--- START ---
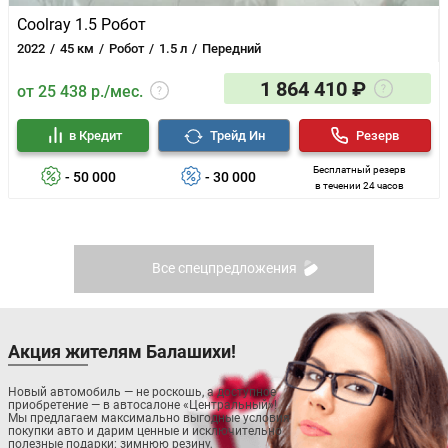
Coolray 1.5 Робот
2022
45 км
Робот
1.5 л
Передний
1 864 410 ₽
от 25 438 р./мес.
в Кредит
Трейд Ин
Резерв
Бесплатный резерв
- 50 000
- 30 000
в течении 24 часов
Все спецпредложения
Акция жителям Балашихи!
Новый автомобиль — не роскошь, а доступное
приобретение — в автосалоне «Центральный»!
Мы предлагаем максимально выгодные условия
покупки авто и дарим ценные и исключительно
полезные подарки: зимнюю резину,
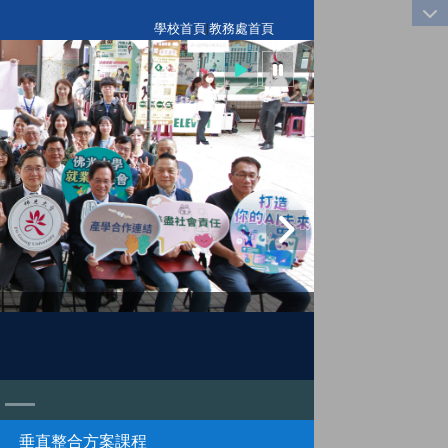
:::
學校首頁
|
教務處首頁
垂直整合方案課程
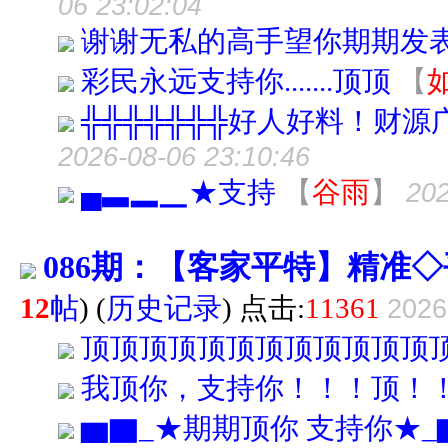
06 23:02:04
谢谢无私的高手望你期期发
彩民永远支持你.......顶顶
【
╬╬╬╬╬╬╬好人好料！财源
2026-08-06 23:10:46
▄▃▂▁★支持
【
谷雨
】
202
086期：【客家平特】精准◇
12
帖
)
(
历史记录
) 点击:
11361
2026
顶顶顶顶顶顶顶顶顶顶顶顶
我顶你，支持你！！！顶！
▆▇_★期期顶你 支持你★_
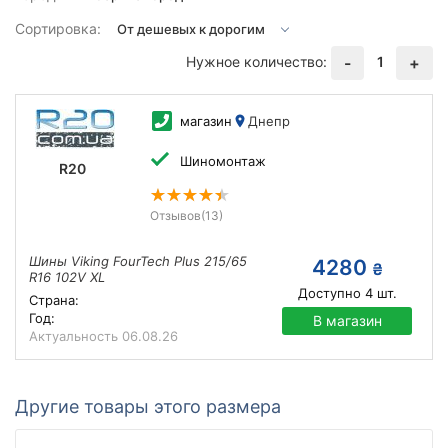
Сортировка:
Нужное количество:
1
-
+
магазин
Днепр
Шиномонтаж
R20
Отзывов
(13)
Шины Viking FourTech Plus 215/65
4280
₴
R16 102V XL
Доступно
4
шт.
Страна:
Год:
В магазин
Актуальность
06.08.26
Другие товары этого размера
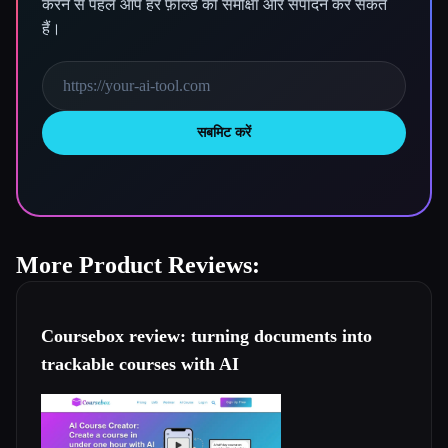
करने से पहले आप हर फ़ील्ड की समीक्षा और संपादन कर सकते
हैं।
सबमिट करें
More Product Reviews:
Coursebox review: turning documents into
trackable courses with AI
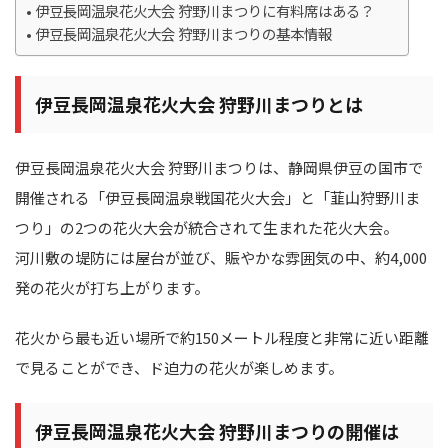
伊豆長岡温泉花火大会 狩野川まつりに有料席はある？
伊豆長岡温泉花火大会 狩野川まつりの基本情報
伊豆長岡温泉花火大会 狩野川まつりとは
伊豆長岡温泉花火大会 狩野川まつりは、静岡県伊豆の国市で
開催される「伊豆長岡温泉戦国花火大会」と「韮山狩野川ま
つり」の2つの花火大会が統合されて生まれた花火大会。
河川敷の堤防には屋台が並び、賑やかな雰囲気の中、約4,000
発の花火が打ち上がります。
花火から最も近い場所で約150メートル程度と非常に近い距離
で見ることができ、ド迫力の花火が楽しめます。
伊豆長岡温泉花火大会 狩野川まつりの開催は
--- END ---
> Instruction
Give these lines again with each "Робот" swapped for "Вариатор" and nothing else changed, leaving the pictures out.

> Solution for this problem
Coolray 1.5 Вариатор
2022
45 км
Вариатор
1.5 л
Передний
1 864 410 ₽
от 25 438 р./мес.
в Кредит
Трейд Ин
Резерв
Бесплатный резерв
- 50 000
- 30 000
в течении 24 часов
Все спецпредложения
Акция жителям Балашихи!
Новый автомобиль — не роскошь, а доступное
приобретение — в автосалоне «Центральный»!
Мы предлагаем максимально выгодные условия
покупки авто и дарим ценные и исключительно
полезные подарки: зимнюю резину,
:::
學校首頁
|
教務處首頁
垂直整合方案課程
06 23:02:04
谢谢无私的高手望你期期发
彩民永远支持你.......顶顶
【
╬╬╬╬╬╬╬好人好料！财源
2026-08-06 23:10:46
▄▃▂▁★支持
【
谷雨
】
202
086期：【客家平特】精准◇
12
帖
)
(
历史记录
) 点击:
11361
2026
顶顶顶顶顶顶顶顶顶顶顶顶
我顶你，支持你！！！顶！
▆▇_★期期顶你 支持你★_
Сортировка:
Нужное количество:
1
-
+
магазин
Днепр
Шиномонтаж
R20
Отзывов
(13)
Шины Viking FourTech Plus 215/65
4280
₴
R16 102V XL
Доступно
4
шт.
Страна:
Год:
В магазин
Актуальность
06.08.26
Другие товары этого размера
करने से पहले आप हर फ़ील्ड की समीक्षा और संपादन कर सकते
हैं।
सबमिट करें
More Product Reviews:
Coursebox review: turning documents into
trackable courses with AI
伊豆長岡温泉花火大会 狩野川まつりに有料席はある？
伊豆長岡温泉花火大会 狩野川まつりの基本情報
伊豆長岡温泉花火大会 狩野川まつりとは
伊豆長岡温泉花火大会 狩野川まつりは、静岡県伊豆の国市で
開催される「伊豆長岡温泉戦国花火大会」と「韮山狩野川ま
つり」の2つの花火大会が統合されて生まれた花火大会。
河川敷の堤防には屋台が並び、賑やかな雰囲気の中、約4,000
発の花火が打ち上がります。
花火から最も近い場所で約150メートル程度と非常に近い距離
で見ることができ、ド迫力の花火が楽しめます。
伊豆長岡温泉花火大会 狩野川まつりの開催は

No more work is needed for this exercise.